In scoping out the change management effort required to support an initiative we need to understand the strategic importance of the initiative and where it stands compared to other initiative and organisational focus areas.  Key questions to consider include:

  • What is the priority level of the initiative 
  • What strategy is it supporting? What’s the level of strategic importance?
  • What’s the right level of focus to support this initiative, balanced against other organisational priorities?  For example, what else would impacted stakeholders be focused on during the impact period, and therefore how do we support having the right priorities? (i.e. the right level of ambidexterity)
  • Are there opportunities to integrate the roll out of this initiative with other initiatives to simplify focus, organisational effort and aid change adoption (e.g. this could be done at a communications or learning roll-out levels)

Impact assessment – Utilise strategic analysis to understand business impact

In analysing the change impact of the initiative, a strategic approach means a depth of understanding of how the business is impacted by the initiative and what benefits will mean to the business.  Each part of the business by definition has different focus areas, and the business impact will be different as a result.  To conduct a strategic analysis of the impact of change undergoes the following:

  • What is the business environment including partners, customers and suppliers?  How will the change influence the dynamics of this environment?
  • How will the work and value of the business unit be altered as a result of the change?  Conduct this analysis at multiple layers of the business unit to tease out the implications?  
  • Will there be financial, resourcing, time, cost or effort impacts on the business unit or stakeholder group?
  • Will the business unit’s own focus areas or strategies be altered as a result of the change?  Will its metrics, tracking and reporting be altered as well?

Change strategy formulation

In formulating the change strategy for the initiative adopt the MECE approach as described previously.  You may need to formulate different hypotheses and test them before arriving at the one that is the most applicable to the organisation.  Feel free to share your tree branch with your stakeholders to take them through how the change strategy is formulated.  Involve them to ‘test’ the assumptions as required in the formulation.
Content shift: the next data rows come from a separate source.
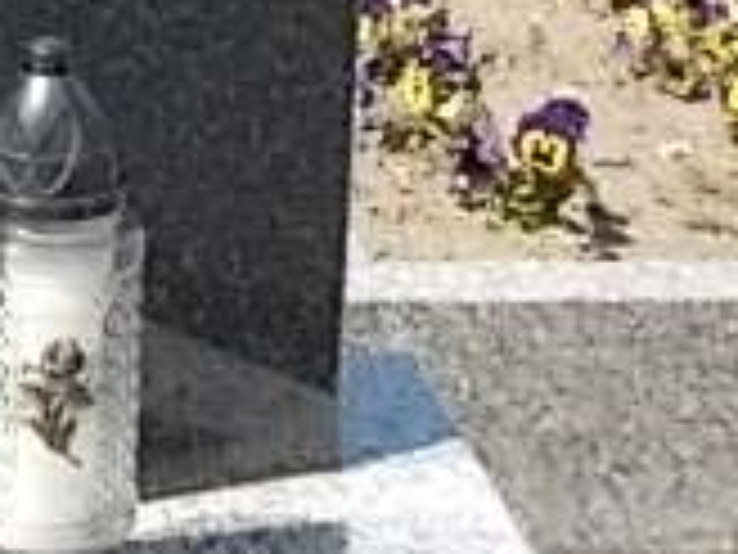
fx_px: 3582
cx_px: -666
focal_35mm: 168
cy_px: -315
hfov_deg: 10.9
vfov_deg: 8.6
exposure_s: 1/500
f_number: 3.3
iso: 80
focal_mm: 6.1
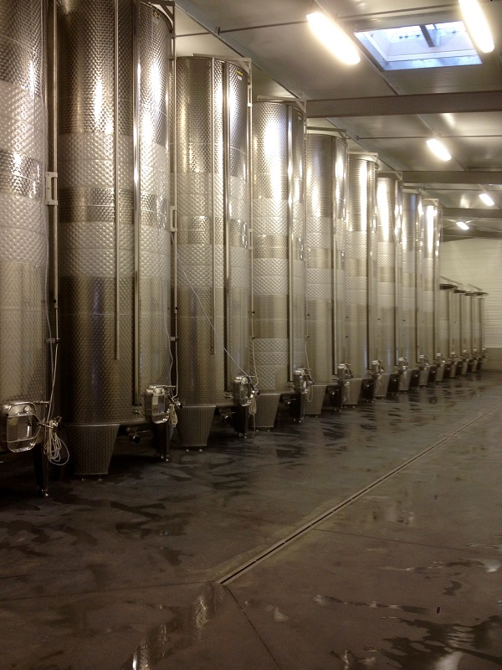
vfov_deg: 52.6
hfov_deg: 40.7
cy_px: 335
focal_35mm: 35
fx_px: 677
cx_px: 251
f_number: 2.4
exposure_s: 1/20
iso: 80
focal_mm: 4.28
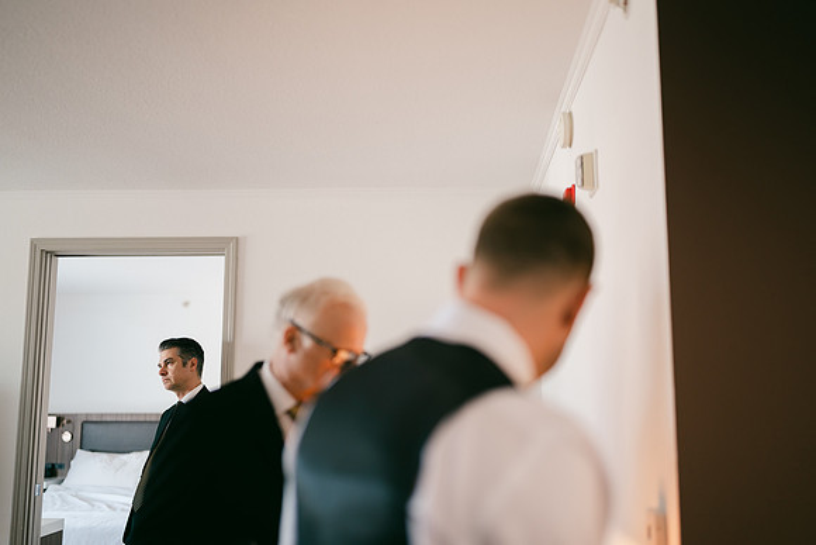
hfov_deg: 52.7
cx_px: 417
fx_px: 823
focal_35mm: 36
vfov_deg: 36.6
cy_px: 273
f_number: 1.2
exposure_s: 1/125
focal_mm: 35
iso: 400
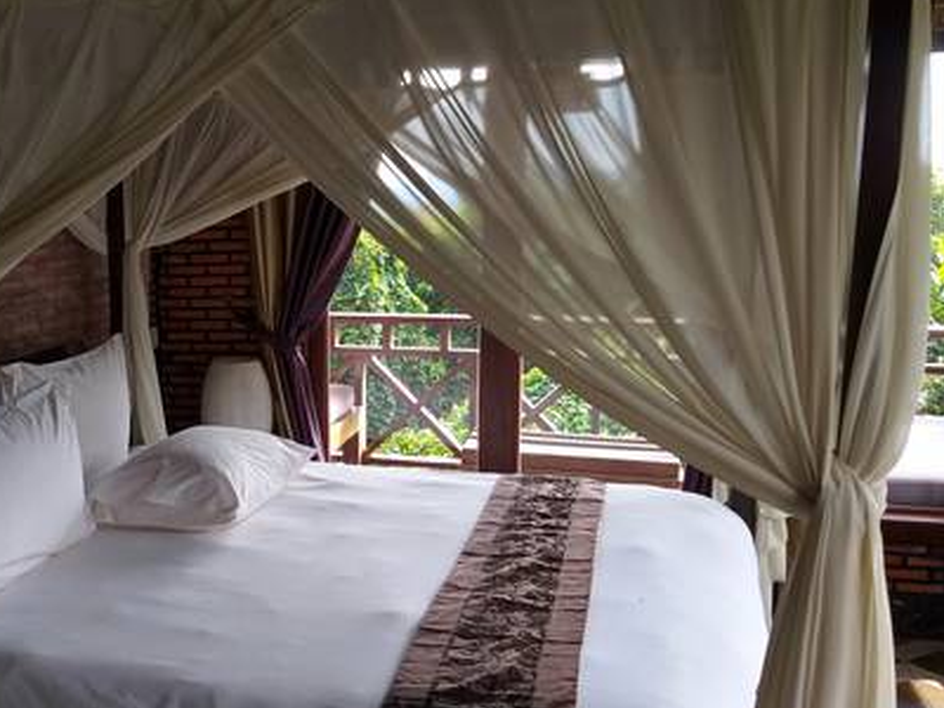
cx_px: 260
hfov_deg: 46.5
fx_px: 1064
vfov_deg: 36.8
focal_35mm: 39
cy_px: 371
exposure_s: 1/232
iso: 40
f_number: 1.7
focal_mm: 3.93
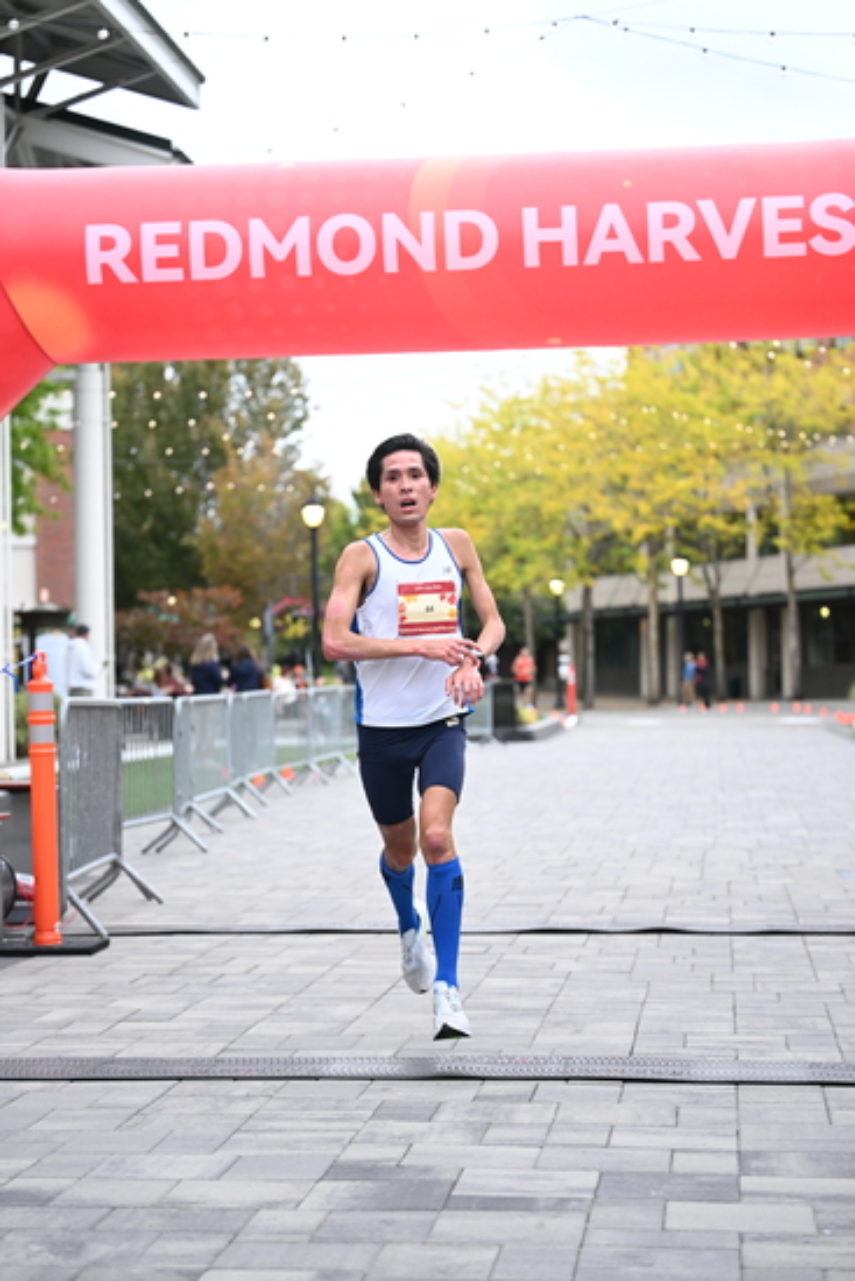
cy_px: 640
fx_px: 2492
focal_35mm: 70
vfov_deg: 28.8
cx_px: 428
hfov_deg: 19.5
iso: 1600
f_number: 2.8
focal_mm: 70
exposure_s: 1/800
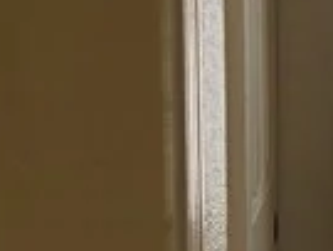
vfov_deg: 8.6
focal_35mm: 174
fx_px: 1678
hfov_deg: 8.2
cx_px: 1219
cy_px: 71
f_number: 1.8
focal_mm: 5.4
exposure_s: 1/149
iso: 25
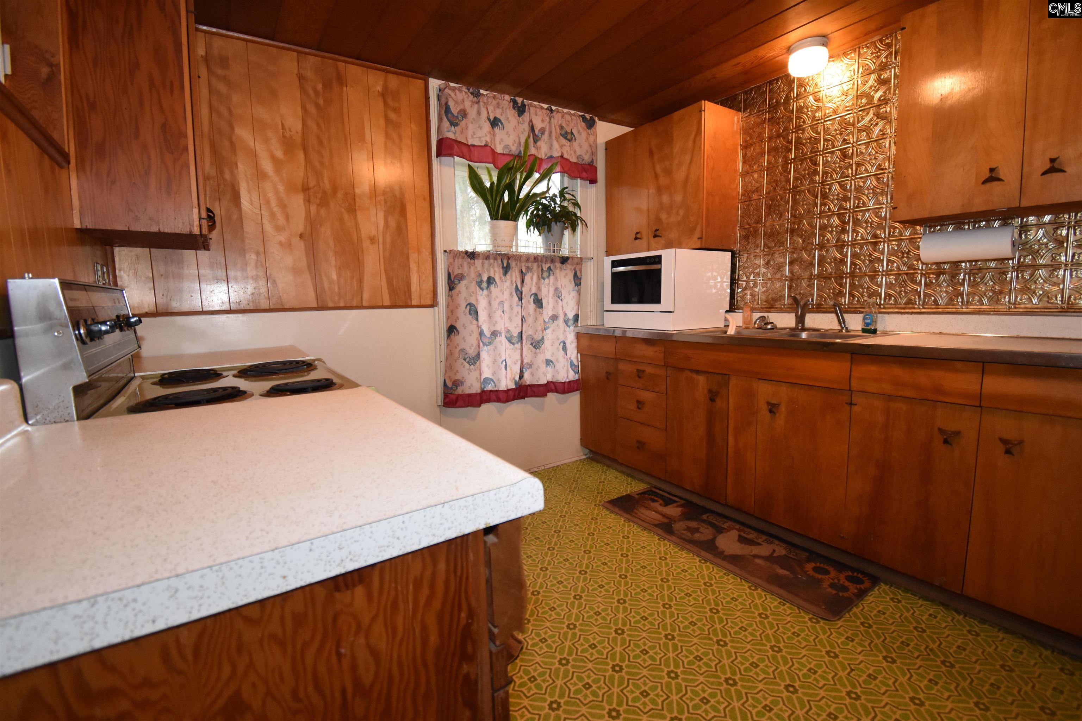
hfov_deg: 100.4
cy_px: 360
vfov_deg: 77.3
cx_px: 541
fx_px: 451
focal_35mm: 15
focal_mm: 10
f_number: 4.5
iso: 1600
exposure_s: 1/100
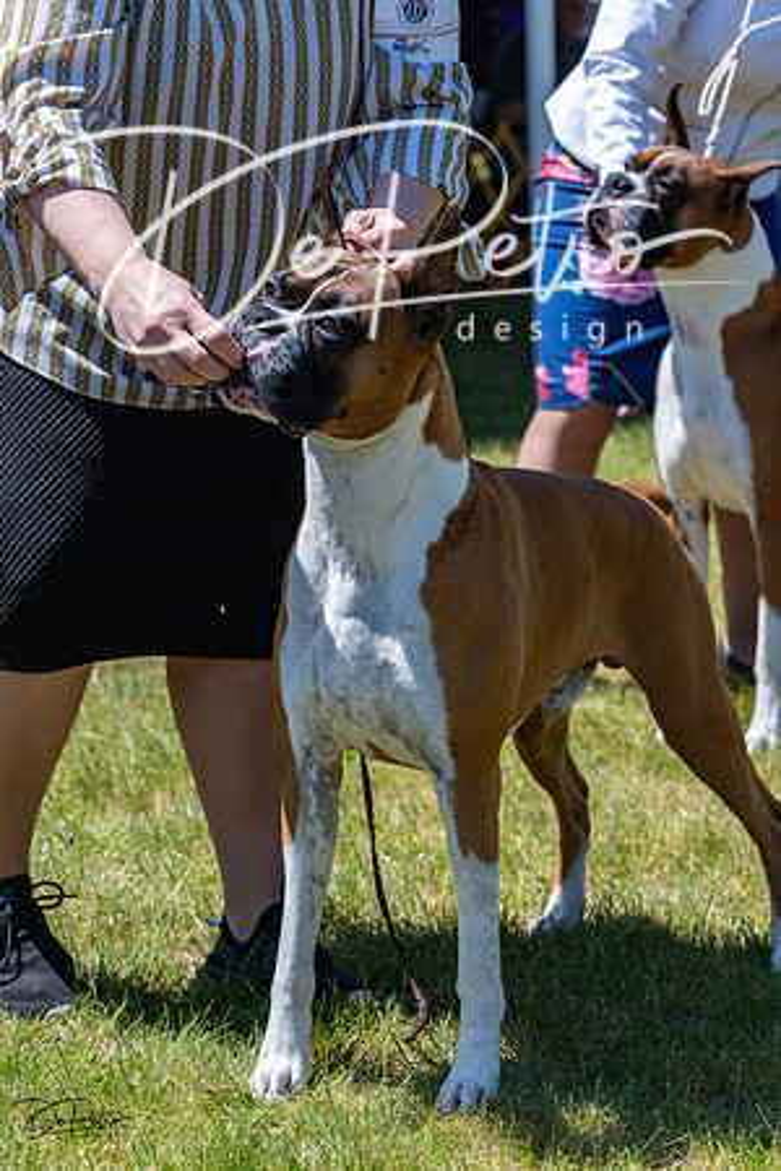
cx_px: 390
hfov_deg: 13.0
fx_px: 3417
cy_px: 586
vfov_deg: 19.5
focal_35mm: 105
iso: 800
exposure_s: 1/1600
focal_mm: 105
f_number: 7.1
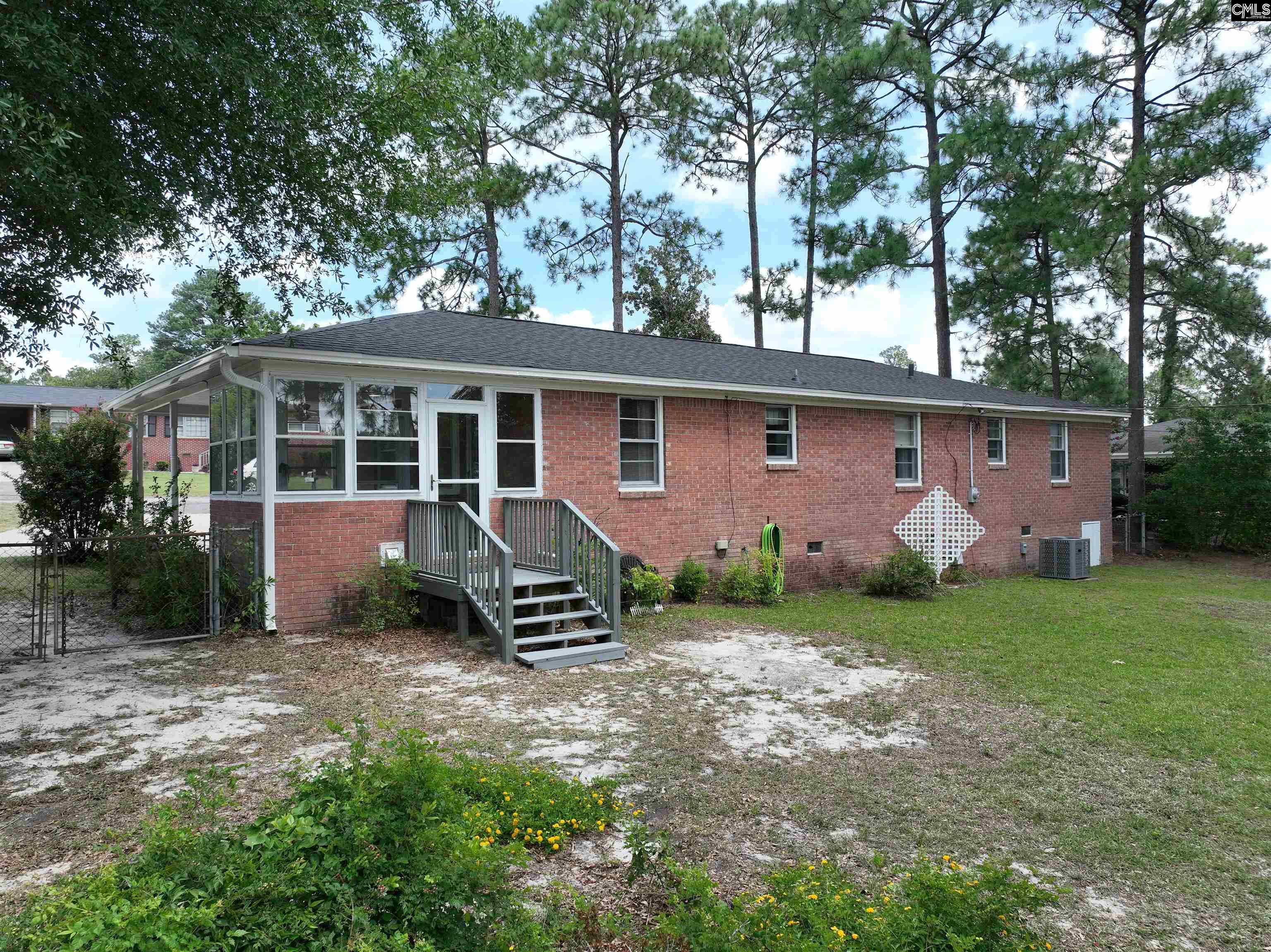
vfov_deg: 56.8
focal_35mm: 24
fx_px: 881
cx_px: 636
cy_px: 476
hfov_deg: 71.6
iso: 240
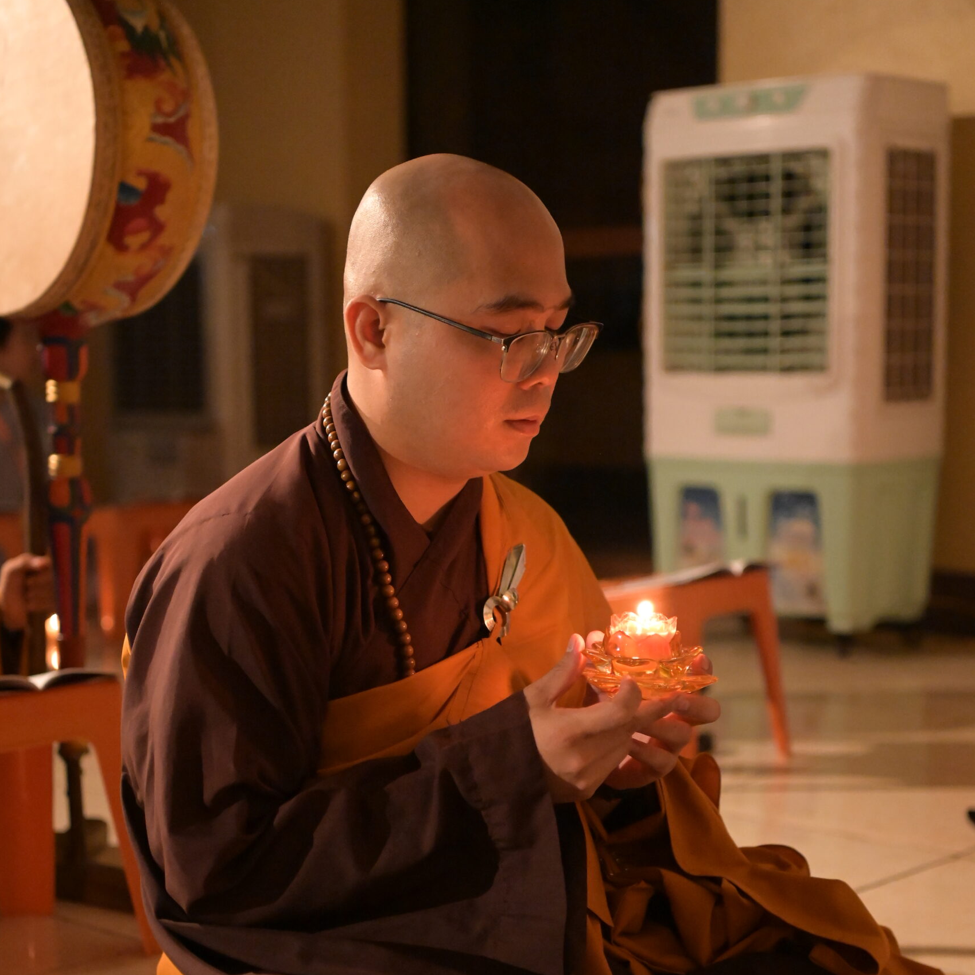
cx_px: 487
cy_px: 662
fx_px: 2039
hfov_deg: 26.9
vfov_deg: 26.7
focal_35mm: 64
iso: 10000
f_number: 2.8
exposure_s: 1/100
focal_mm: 50
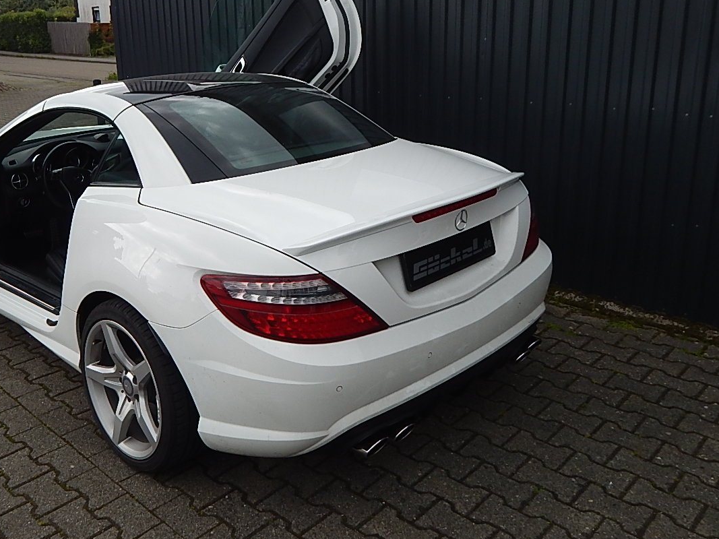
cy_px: 206
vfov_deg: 42.7
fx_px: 685
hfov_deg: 54.0
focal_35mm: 33
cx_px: 228
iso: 125
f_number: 3
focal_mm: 4
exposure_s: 1/400
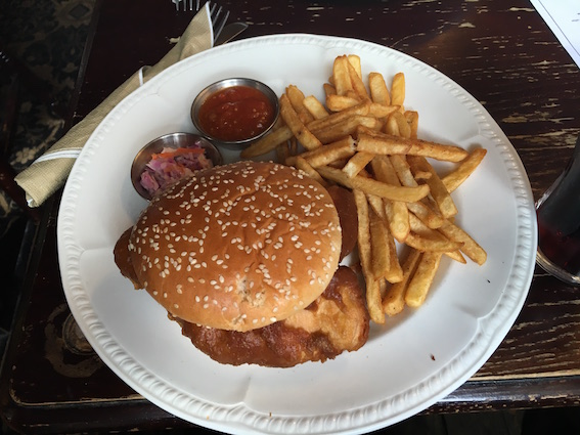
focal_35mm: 29
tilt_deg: -58.7
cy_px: 218
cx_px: 290
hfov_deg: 61.7
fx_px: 486
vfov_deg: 48.2
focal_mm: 4.15
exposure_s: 1/33
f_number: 2.2
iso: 32
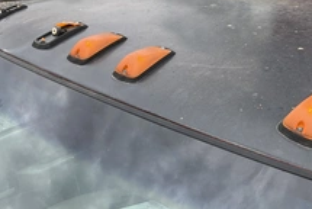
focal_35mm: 56
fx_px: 486
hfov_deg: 35.1
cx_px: 219
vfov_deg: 24.1
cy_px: 67
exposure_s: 1/372
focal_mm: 3
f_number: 1.8
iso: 25
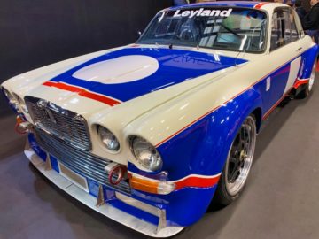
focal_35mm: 26
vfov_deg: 53.1
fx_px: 240
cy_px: 120
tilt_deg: -20.8
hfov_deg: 67.3
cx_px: 160
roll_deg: +0.5
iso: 64
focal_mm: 4.25
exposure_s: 1/100
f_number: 1.8
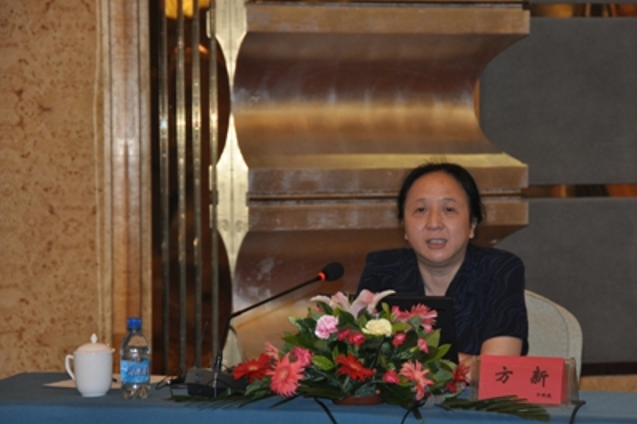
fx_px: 2688
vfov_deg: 9.0
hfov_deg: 13.5
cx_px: 349
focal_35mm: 152
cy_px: 224
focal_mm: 90
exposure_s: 1/60
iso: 800
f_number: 5.3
Systems and portfolio views of the organisation

A key part of strategic change management is approaching change from a holistic and ‘systems-based’ perspective.  A change project should not be viewed in its isolation but as a piece of the overall system.  This means you need to understand the potential relations of this initiative with other initiatives in supporting the same strategy, and what other initiatives are focused on by the impacted business units.  Having a portfolio-level visibility of the various initiatives and their relative impacts on the organisation is a key capability to support planning and decision making.  This also helps you to better position or clarify your initiative compared to other focus areas.

Examples of portfolio level views of change from The Change Compass

Strategic capabilities

Different organisations and business units will have different levels of capabilities in leading, executing, and embedding change.  Within the timeline and resource challenges of one initiative, it is not always possible to address all the various aspects of capability gaps.  In fact, you may even face multiple capability gaps that may potentially derail the project.

Conduct a strategic capability analysis to assess which capabilities are core and critical to the success of the project.  Assign weighting to each capability in terms of importance and any existing gaps.  Use this analysis to formulate the top one or two capabilities you may want to focus on supporting the business to ensure the rollout is successful.  Strategy is about focus and making bets.  By spreading your efforts too thin you might not be able to close any of the capability gaps.